We can easily use this Kibana dashboard to focus on this site as a destination. If we click on the lcg-pslat in the legend we see:
If we click the magnifying glass icon with the
+ in it, we apply a filter to the whole dashboard, requiring that lcg-pslat.uw.computecanada.ca be the destination for any visualizations shown. You can try it yourself by using the above link.
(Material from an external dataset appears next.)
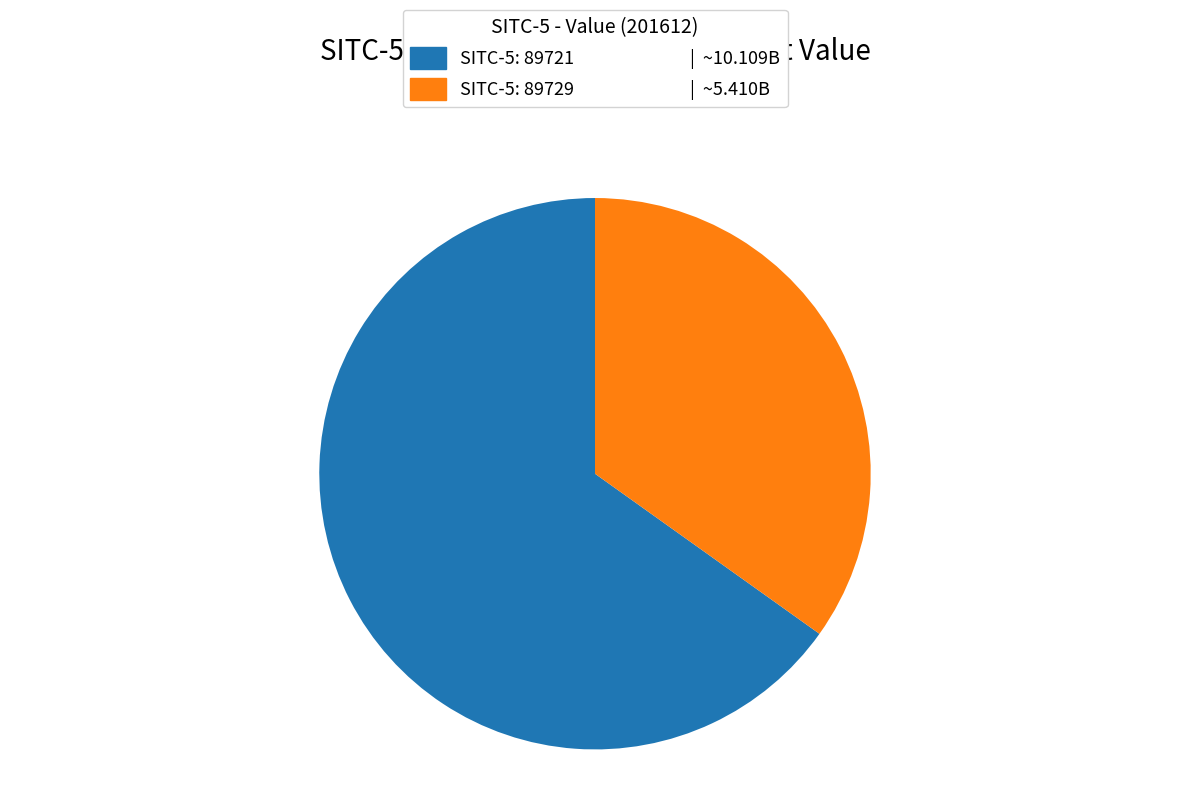

Is there any slice that represents more than half of the pie?

Yes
Once this filter is in place we can see that every latency test (packet-loss test) destined to this University of Waterloo node is seeing 100% packet loss, except for one instance ( perfsonar02-iep-grid.saske.sk) which had some packets get through. The table at the bottom of the Packet-Loss dashboard can be used to see this:
As shown above, another feature of the visualizations in our dashboard is an “information” icon (circle around an
i). If you hover over it, you will see text describing the details of each visualization. The “Average Packet Loss Fraction” (last) column, shows 1 for measurements that have 100% packet loss. We can also see this by looking at the packet-loss vs time graph for the period of March 10-13, 2020:
We contacted Rolf Seuster, who is the Compute Canada perfSONAR contact (as well as the Canadian ATLAS perfSONAR contact), notifying him of the issue. By March 16, they were able to debug the cause: misconfigured firewall at the University of Waterloo. This plot shows the fix going into place (period is March 13-18, 2020):
We are continuing to evaluate the various visualizations, with a focus on highlighting significant issues in both our network monitoring infrastructure and our R&E networks themselves.